This is just intriguing. There is so much happening and it’s going on so fast (at least in corporate terms). It’s like a novel you can’t put down or a soap opera where waiting for the next episode to find out who does what to whom is excruciating.
Like you, I’m working from the Billabong announcement and a couple of press reports so I have no solid information you don’t have. But I’ve always been a student (and sometimes a practitioner) of turnaround management and organizational evolution and this is fascinating. Dare I say fun (for me at least)?
All the numbers are in Australian Dollars.

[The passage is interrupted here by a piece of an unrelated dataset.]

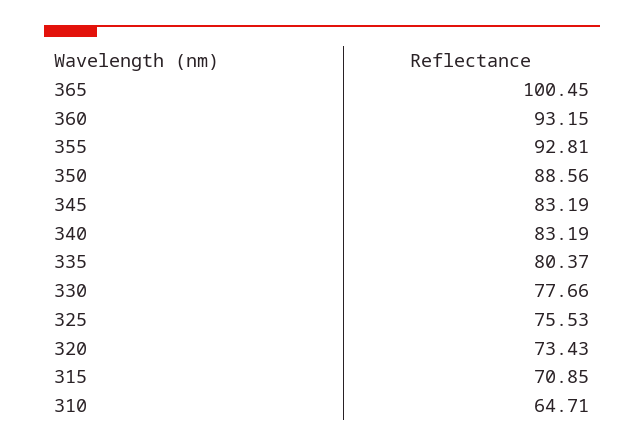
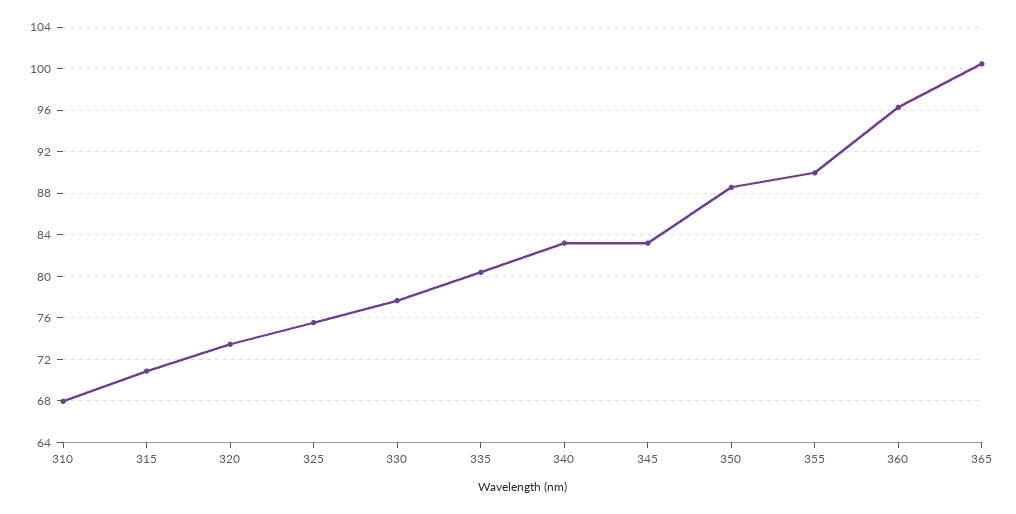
360: 93.15 -> 96
355: 92.81 -> 90
310: 64.71 -> 68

Let’s start with a review. In February, Billabong turned down a $3.30 bid from TPG Capital (subject to due diligence) as too low. Subsequently, Bain and TPG withdraw offers of $1.45 after some due diligence (The TPG offer was made on July 24 and withdrawn on October 12.). Meanwhile, on April 12th, Billabong closed a deal to sell half of Nixon to TCP for proceeds of $285 million to be used to pay down debt. Former CEO Derek O’Neill departed the company on May 9 and Launa Inman was appointed Managing Director May 12. On June 21st, Billabong announced that it would sell shares at $1.02 (44% below the previous closing price) to raise an additional $225 million to pay down debt.
Now Paul Naude, who took a leave of absence as a Director and President of the Americas on November 19, has made a contingent offer of $1.10 per share. When he did this last Friday, Billabong’s shares were trading at $0.73 each.

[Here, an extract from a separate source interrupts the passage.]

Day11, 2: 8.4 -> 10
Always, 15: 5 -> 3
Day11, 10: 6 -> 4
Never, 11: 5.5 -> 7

Just to increase the intriguing factor even more Billabong, at the same time they announced Paul Naude’s offer, released a trading update where they reduced their expected EBITDA from $100-110 million in constant currency to $85-92 million in constant currency. But that eighty-five to ninety-two million number is before $29 million of “significant items.” If you include those, the year-end constant currency range is from $56 to $63 million. The release does not describe the previous EBITDA estimate as excluding any “significant items.” As a result, I’d tend to compare that prior estimate to the $56-$63 million estimate. Using the midpoint of both estimates, that’s a decline of 43%.
The press release, should you want to read it yourself is on this page at the Billabong site. Right now, it’s the second on the list and is called “Bid Proposal and Trading Update.” This is the third time this year that Billabong has reduced its expected results. You can read for yourself the details of the causes in the release. We can sort of sum it up by saying soft sales and a lousy economy.
When I discussed Paul Naude’s decision to put together an offer back in November, I speculated that the offer price might be lower than what we’d seen before. Now I have to wonder, with the price of the stock having fallen since the downward revision of the year end results, if it might be reduced further. I also discussed briefly in that article just how a leveraged buyout, which this deal would be, works.
If I could ask Paul one question, it would be, “What did you know, and when did you know it?” It seems likely to me that when he took his leave of absence a month ago, he must have had some sense of the continued deterioration of business conditions. Yet the conditions under which he was allowed to pursue the deal required that he use no confidential information. Regardless of what he knew or was concerned about then, he had to put together his offer, and represent it to his potential partners, using only public information. That would have been the EBITDA estimate of $100 to $110 million.
Were I Paul’s partners (Sycamore Partners Management and Bank of America Merrill Lynch) the first question I would have asked in the first meeting was, “You were a director and the President of the Americas as Billabong’s performance went south. Now you’re coming to us and explaining how under your leadership this can turn into a really good investment. Explain to us why your really good ideas couldn’t be implemented.”
I gather he had a really good answer.
We’re a long way from a deal (Remember, I thought there would be a deal with TPG). Whether or not Billabong has to make a deal at some price depends on their balance sheet. If there should be a deal I’d expect the price to decline further as a result of the reduction in projected year end results. And I’m guessing you’d see some brands sold following the deal to pay down debt. The thing I’d be most interested to watch is how they’d propose to manage their brick and mortar retail.
I’ll keep watching and speculating right along with you.